Em minha opinião, estes assustadores resultados, em termos absolutos e relativos, podem estar de algum modo amplificados pelo estado anímico da população portuguesa à data do inquérito (2013), revoltada contra o “sistema”, imersa num contexto económico, financeiro e social deveras exigente por via da aplicação das denominadas políticas de austeridade. O que a seguir se refere parece corroborar esta interpretação, embora não ilida a gravidade dos dados acabados de referir.

  1. Contacto directo …

“Quando questionados sobre se tinham contactado directamente com o “pequeno suborno”, menos de 1% dos inquiridos afirmou ter tido tal contacto [4% na UE]. E no caso mais genérico de terem tido contacto ou testemunhado situações de corrupção, também a posição portuguesa é mais favorável do que a média da EU.”

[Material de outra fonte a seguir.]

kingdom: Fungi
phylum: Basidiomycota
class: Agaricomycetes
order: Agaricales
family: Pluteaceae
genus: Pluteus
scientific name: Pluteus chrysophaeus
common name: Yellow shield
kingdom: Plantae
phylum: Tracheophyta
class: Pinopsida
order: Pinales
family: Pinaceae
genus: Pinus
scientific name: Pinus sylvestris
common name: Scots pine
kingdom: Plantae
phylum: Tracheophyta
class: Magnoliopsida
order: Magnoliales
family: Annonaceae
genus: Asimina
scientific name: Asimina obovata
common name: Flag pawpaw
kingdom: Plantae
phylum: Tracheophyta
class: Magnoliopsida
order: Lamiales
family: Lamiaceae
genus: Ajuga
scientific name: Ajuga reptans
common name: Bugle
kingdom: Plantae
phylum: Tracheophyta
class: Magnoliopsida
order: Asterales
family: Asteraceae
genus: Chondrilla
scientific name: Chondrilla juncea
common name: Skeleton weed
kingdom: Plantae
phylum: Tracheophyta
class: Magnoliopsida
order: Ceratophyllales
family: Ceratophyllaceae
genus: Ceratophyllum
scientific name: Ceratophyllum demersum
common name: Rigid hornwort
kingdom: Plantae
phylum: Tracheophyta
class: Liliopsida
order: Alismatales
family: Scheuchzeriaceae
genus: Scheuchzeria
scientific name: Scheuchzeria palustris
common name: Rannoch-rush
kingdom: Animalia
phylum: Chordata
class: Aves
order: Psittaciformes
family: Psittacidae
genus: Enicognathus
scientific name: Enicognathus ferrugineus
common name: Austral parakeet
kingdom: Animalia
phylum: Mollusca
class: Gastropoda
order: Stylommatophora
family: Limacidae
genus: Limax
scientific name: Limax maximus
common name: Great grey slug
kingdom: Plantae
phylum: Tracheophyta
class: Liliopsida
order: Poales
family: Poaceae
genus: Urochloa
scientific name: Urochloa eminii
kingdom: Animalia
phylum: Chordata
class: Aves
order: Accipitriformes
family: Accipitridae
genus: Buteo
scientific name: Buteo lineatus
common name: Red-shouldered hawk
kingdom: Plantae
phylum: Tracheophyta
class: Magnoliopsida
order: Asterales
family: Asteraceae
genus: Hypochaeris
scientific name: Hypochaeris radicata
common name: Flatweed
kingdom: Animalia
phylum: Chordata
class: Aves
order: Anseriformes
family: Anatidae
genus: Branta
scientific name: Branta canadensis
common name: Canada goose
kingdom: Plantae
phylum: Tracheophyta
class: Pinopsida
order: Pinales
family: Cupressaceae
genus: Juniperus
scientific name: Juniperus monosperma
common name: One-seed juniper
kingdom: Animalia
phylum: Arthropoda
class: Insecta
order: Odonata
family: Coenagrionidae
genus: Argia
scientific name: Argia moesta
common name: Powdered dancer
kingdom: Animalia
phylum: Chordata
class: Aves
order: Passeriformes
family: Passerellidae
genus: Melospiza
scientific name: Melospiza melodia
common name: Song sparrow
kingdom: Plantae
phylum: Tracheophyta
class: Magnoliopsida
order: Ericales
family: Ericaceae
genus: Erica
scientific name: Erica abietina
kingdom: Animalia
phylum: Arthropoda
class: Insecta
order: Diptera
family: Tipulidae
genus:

Julgo que este resultado favorável pode estar parcialmente relacionado com o crescente nível de informatização dos serviços públicos – grandes desenvolvimentos têm vindo a ser feitos nesse domínio –, que tende a condicionar a parte passiva da corrupção (o funcionário público) quanto à possibilidade de proporcionar um tratamento diferenciado ao contribuinte/utente, reduzindo o espaço para a existência do suborno.

  1. Impacto nos negócios …

“Para 68% das empresas a corrupção era um obstáculo ao normal desenvolvimentos dos negócios no país [43% na UE]; 79% dos inquiridos respondeu que o suborno e o uso de ligações é o caminho mais simples para obter determinados serviços públicos [69% na UE], sendo que para 76% (referida como a mais elevada percentagem entre os países da EU, que tem média de 47%) o único modo de ter sucesso nos negócios é através do recurso a ligações políticas.”

Este quadro negro, de que merece saliência o papel atribuído às ligações políticas, tende a ser diferenciado por tipo de empresa, referindo o relatório que quanto menor a dimensão desta tanto mais ela é negativamente afectada nos negócios pela corrupção e o nepotismo.

 

O retrato sintético que se apresentou não é animador quando aferido em termos absolutos e relativamente às médias da EU. Mais preocupante ainda são as conclusões do estudo de que, embora Portugal tenha vindo a implementar medidas de combate à corrupção, nomeadamente de natureza legislativa, o país “não possui uma estratégia global” para lutar esse combate. Não menos grave, refere o relatório, a obtenção de “efectivas condenações de casos de corrupção de alto nível tem permanecido um desafio que o país não tem conseguido ultrapassar”, i.e. muitos dos processos levados a tribunal acabam sem uma condenação.

 

Os cidadãos são parte importante da luta. Qualquer futura estratégia global não pode esquecer de os incluir como componente da solução, o que implicará ter de considerar medidas de apoio àqueles que denunciem casos de corrupção. Não se pode conceber que um cidadão que ousa denunciar um caso tenha de arcar com os eventuais custos financeiros daí resultantes. Já lhe bastará suportar os custos pessoais associados.